As many of you know, not only am I a foster mom that hopes to one day adopt, but an adoptee as well. I found out what they refer to as "late in life" (age 30) that I was an adopted county baby.

Since the premier of the show a few weeks back I've been inundated with emails and phone calls asking if I have watched and my thoughts about it. As a matter of fact, the night it premiered I had several calls from (crying) inquisitors. It really moved them. On the flip side, I've also heard the naysayers speaking out against it (there's always haters, right?) with the stand that it exploits the families.
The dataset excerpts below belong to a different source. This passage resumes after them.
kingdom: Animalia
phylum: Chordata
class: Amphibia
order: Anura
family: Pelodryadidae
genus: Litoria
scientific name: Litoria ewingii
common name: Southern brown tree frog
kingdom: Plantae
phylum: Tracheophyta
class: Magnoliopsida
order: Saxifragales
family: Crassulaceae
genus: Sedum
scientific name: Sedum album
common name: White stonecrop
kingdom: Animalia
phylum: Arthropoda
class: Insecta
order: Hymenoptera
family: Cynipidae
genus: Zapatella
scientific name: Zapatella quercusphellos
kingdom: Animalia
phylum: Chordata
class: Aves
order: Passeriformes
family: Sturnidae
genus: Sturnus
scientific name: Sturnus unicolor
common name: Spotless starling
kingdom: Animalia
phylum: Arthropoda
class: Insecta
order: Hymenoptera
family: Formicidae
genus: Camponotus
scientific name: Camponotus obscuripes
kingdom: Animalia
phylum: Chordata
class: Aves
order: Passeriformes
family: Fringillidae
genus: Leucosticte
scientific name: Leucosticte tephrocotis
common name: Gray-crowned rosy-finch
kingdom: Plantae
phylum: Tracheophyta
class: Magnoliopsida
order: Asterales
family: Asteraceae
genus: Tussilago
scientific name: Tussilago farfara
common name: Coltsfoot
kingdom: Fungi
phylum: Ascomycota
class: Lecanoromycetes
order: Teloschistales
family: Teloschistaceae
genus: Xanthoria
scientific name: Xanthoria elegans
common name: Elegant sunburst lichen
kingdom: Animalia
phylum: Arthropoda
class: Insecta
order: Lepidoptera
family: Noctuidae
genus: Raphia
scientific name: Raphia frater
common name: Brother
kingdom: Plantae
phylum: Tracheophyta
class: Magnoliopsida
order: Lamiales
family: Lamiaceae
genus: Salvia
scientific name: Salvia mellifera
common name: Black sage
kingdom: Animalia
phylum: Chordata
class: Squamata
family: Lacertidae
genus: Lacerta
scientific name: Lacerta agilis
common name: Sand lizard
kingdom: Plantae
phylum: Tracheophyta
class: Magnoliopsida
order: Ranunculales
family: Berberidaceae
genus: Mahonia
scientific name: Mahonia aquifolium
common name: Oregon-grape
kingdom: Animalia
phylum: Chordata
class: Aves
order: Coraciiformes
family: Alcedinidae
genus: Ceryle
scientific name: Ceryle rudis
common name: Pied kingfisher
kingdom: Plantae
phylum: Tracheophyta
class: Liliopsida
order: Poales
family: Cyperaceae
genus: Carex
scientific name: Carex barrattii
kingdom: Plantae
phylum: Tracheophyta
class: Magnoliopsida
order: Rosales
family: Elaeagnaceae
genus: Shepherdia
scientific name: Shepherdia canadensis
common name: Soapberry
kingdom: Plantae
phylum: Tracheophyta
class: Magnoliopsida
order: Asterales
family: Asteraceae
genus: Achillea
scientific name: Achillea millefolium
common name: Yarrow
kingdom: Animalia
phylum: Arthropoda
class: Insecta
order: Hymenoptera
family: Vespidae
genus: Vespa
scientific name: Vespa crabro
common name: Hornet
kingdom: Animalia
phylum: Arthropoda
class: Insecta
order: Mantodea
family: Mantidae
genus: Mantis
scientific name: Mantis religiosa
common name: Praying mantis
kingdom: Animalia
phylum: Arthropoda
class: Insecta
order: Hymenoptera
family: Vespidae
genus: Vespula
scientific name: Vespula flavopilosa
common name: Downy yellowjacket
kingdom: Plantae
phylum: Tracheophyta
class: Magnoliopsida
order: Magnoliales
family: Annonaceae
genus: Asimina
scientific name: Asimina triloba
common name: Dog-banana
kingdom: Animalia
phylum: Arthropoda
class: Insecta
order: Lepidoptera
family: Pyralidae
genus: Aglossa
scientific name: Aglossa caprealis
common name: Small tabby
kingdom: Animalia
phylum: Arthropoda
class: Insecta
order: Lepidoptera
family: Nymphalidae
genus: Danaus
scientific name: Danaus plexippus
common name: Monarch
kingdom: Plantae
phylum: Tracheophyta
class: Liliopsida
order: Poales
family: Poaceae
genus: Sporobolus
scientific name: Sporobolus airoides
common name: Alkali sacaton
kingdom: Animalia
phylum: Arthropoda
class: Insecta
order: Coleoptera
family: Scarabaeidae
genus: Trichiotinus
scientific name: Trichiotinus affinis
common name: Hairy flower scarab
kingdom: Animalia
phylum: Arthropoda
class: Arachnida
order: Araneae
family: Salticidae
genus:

Let me tell ya, I've beaten the bushes searching for 10 years, waiting just over 8 months to get my flimsy non-id information and had wonderful "search angels" (they work for free) try to help me along the way. With no luck. I've gotten quotes of anywhere from $700-$3500 from private investigators who all claim to be the best of the best. Did I mention there are no guarantees?

Of course not.

I believe I (and other adoptees) have the right to inquire about our linage, health history and other family information non adopted people take for granted. Perhaps even meet one blood relative and unlock a secret or two about ourselves along the way. My birth mom may have passed away and I have accepted that. She also has the right not to be found nor want to meet. I respect that. If someone from a production company wants to utilize their professionals to search and document my journey (for free) I have one thing to say:


I DVR'd Find My Family but didn't watch it until this past weekend. It just hits so close to home I think it took me a while to muster the courage to view it. Silly, huh? Although my story is not nearly as compelling as those shown, it's dang relatable on so many levels...

Pass the tissues, please.

Sappy, emotional, gooey me loves the show. Host Tim Green was adopted and searched for his birth mom (okay, being a former NFL player--amongst other accomplishments-- is cool, too). Host Lisa Joyner, also an adoptee, has an adopted daughter, does a wonderful job on the show (and she's married to Jon Cryer--Duckie, ya'll! Brownie Points! lol). Seriously though, it's a lovely, feel-good show... the haters just need to move on.

Now for the million dollar question.. have I applied to be on it? Maybe.

Maybe not.


SocialWrkr24/7 said...

I have wondered about your thoughts... :) Mine will be up in a post tomorrow morning!

I'd say we probably agree more than we disagree... but I admit, I can't STAND Tim or Lisa! Oh well, I hope we agree on the more important stuff - hope you'll check it out and comment tomorrow!

Lavender Luz said...

How exciting!

I think the fact that one class of citizens can't see their original birth certificates, when all other citizens can, is very, very wrong.

Good luck to you -- in so many ways!